Collected data:
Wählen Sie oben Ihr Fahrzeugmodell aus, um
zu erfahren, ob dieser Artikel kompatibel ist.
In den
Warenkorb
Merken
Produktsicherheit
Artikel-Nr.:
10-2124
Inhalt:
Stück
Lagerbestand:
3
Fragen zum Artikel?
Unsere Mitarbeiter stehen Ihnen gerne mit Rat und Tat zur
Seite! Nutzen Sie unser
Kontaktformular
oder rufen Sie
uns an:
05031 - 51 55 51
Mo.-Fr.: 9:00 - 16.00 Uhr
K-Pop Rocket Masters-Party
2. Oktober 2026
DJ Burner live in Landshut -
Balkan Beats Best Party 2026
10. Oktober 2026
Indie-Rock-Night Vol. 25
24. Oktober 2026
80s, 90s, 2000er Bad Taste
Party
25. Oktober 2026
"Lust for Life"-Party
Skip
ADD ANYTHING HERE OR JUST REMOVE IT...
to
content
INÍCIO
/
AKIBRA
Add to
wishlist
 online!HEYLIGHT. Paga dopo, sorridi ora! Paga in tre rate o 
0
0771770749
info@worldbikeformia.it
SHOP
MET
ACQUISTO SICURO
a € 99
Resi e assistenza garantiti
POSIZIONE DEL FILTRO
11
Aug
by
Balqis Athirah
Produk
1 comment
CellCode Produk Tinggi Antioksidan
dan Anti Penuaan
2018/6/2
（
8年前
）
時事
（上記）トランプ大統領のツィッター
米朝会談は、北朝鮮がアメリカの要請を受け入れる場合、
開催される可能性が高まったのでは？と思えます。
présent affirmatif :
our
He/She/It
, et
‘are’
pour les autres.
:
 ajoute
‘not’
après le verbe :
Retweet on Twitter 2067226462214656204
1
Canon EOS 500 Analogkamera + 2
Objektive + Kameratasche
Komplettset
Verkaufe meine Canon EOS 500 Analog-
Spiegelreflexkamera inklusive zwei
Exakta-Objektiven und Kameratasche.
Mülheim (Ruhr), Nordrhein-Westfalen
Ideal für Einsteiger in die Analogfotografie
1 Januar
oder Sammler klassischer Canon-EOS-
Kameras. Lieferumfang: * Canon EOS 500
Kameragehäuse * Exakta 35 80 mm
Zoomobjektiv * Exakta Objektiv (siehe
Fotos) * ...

EXERCISE BRIEF.
Go through the records above and set each one down exactly, please.

WRITTEN SOLUTION.
Wählen Sie oben Ihr Fahrzeugmodell aus, um
zu erfahren, ob dieser Artikel kompatibel ist.
In den
Warenkorb
Merken
Produktsicherheit
Artikel-Nr.:
10-2124
Inhalt:
Stück
Lagerbestand:
3
Fragen zum Artikel?
Unsere Mitarbeiter stehen Ihnen gerne mit Rat und Tat zur
Seite! Nutzen Sie unser
Kontaktformular
oder rufen Sie
uns an:
05031 - 51 55 51
Mo.-Fr.: 9:00 - 16.00 Uhr
K-Pop Rocket Masters-Party
2. Oktober 2026
DJ Burner live in Landshut -
Balkan Beats Best Party 2026
10. Oktober 2026
Indie-Rock-Night Vol. 25
24. Oktober 2026
80s, 90s, 2000er Bad Taste
Party
25. Oktober 2026
"Lust for Life"-Party
Skip
ADD ANYTHING HERE OR JUST REMOVE IT...
to
content
INÍCIO
/
AKIBRA
Add to
wishlist
 online!HEYLIGHT. Paga dopo, sorridi ora! Paga in tre rate o 
0
0771770749
info@worldbikeformia.it
SHOP
MET
ACQUISTO SICURO
a € 99
Resi e assistenza garantiti
POSIZIONE DEL FILTRO
11
Aug
by
Balqis Athirah
Produk
1 comment
CellCode Produk Tinggi Antioksidan
dan Anti Penuaan
2018/6/2
（
8年前
）
時事
（上記）トランプ大統領のツィッター
米朝会談は、北朝鮮がアメリカの要請を受け入れる場合、
開催される可能性が高まったのでは？と思えます。
présent affirmatif :
our
He/She/It
, et
‘are’
pour les autres.
:
 ajoute
‘not’
après le verbe :
Retweet on Twitter 2067226462214656204
1
Canon EOS 500 Analogkamera + 2
Objektive + Kameratasche
Komplettset
Verkaufe meine Canon EOS 500 Analog-
Spiegelreflexkamera inklusive zwei
Exakta-Objektiven und Kameratasche.
Mülheim (Ruhr), Nordrhein-Westfalen
Ideal für Einsteiger in die Analogfotografie
1 Januar
oder Sammler klassischer Canon-EOS-
Kameras. Lieferumfang: * Canon EOS 500
Kameragehäuse * Exakta 35 80 mm
Zoomobjektiv * Exakta Objektiv (siehe
Fotos) * ...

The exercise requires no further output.